There are different kinds of fear. There is the “there is a lion in the room” type of fear, which is very real, tangible, and immediate. You see that lion, and you are out of there as fast as possible. Then there is the Coronavirus kind of fear. It is not immediate; it not tangible, but it is very real. You don’t know whether to run much less in what direction.

The core of the fear comes from the constant reminder of one’s mortality. The people who get it seem so random (Harvey Weinstein, Boris Johnson, Chris Cuomo, and the guy in the next building). Even a tiger at the Bronx Zoo has come down with Coronavirus (I sure wouldn’t want to be the person who has to hook up that ventilator).

With that in mind, I think it is a time, particularly for smaller companies, to be cautious in the moves we make. I was recently informed about a toy company that, to survive, has let all its reps go and will not be paying any commissions on orders coming from the accounts covered by those salespeople.

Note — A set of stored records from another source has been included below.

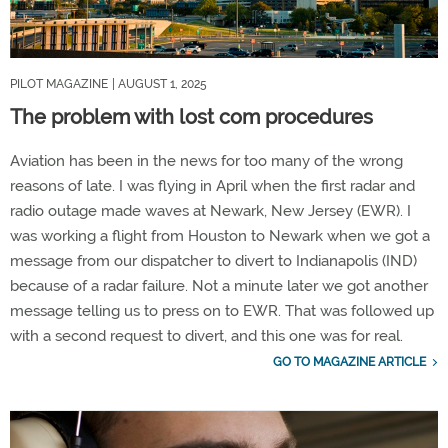
PILOT MAGAZINE
| AUGUST 1, 2025
The problem with lost com procedures
Aviation has been in the news for too many of the wrong
reasons of late. I was flying in April when the first radar and
radio outage made waves at Newark, New Jersey (EWR). I
was working a flight from Houston to Newark when we got a
message from our dispatcher to divert to Indianapolis (IND)
because of a radar failure. Not a minute later we got another
message telling us to press on to EWR. That was followed up
with a second request to divert, and this one was for real.
GO TO MAGAZINE ARTICLE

That may well save the barn from burning down, but it could destroy the farm. Sales reps need to survive as well as toy companies, and a every man for himself outlook may get you on the lifeboat, but survivors are going to remember. Many retailers have deep, personal relationships with their salespeople and will not take kindly to a toy company throwing them overboard. Sales representatives, when things get back to normal or the new normal, will be reluctant to represent a company that walked away from them when things got tough.

It doesn’t have to be that way. A company can collaborate with its sales reps so that everyone hurts, but everyone survives. Perhaps commissions can be delayed or broken into more digestible segments. A plan that involves all the constituents is a plan that creates a long-lasting comradery that pays dividends over the long-haul.

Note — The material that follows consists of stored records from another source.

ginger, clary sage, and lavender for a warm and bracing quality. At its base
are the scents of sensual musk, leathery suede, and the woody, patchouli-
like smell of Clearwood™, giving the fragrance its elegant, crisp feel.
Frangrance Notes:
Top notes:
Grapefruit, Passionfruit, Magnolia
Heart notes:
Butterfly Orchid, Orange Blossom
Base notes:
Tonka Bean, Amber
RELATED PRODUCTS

Toy companies are, of course, not the only ones struggling with how to survive. New York Times writer, Paul Sullivan, has written an article, “For Small-Business Owners, Hard Decisions Become Personal.” He writes about the stress currently on companies that do not have the deep pockets, much less the access to lawyers and money managers that larger companies do. He writes: “For small-business owners, keeping everyone employed may not be possible. But they will also have to determine what it would take for the company to endure the economic slowdown and emerge after the crisis as a viable business.”

Sullivan points out the importance of thinking through the long-term results, some unintended, from making decisions that have not been thoroughly vetted. “He says: If they survive in the short run, but their decisions put them in a bad position, it doesn’t matter,” he said. For example, “if you push off paying your suppliers, will they still be in business in six months from now? Many people haven’t thought through that.”

Jeremy Bentham was an 18th and 19th-century economist and philosopher who developed the ethical concept of Utilitarianism. At its most basic, Utilitarianism preaches that the best actions are those that  “create the greatest good for the greatest number.” That sounds like an excellent thought to keep in mind as we as make our way through these troubled times.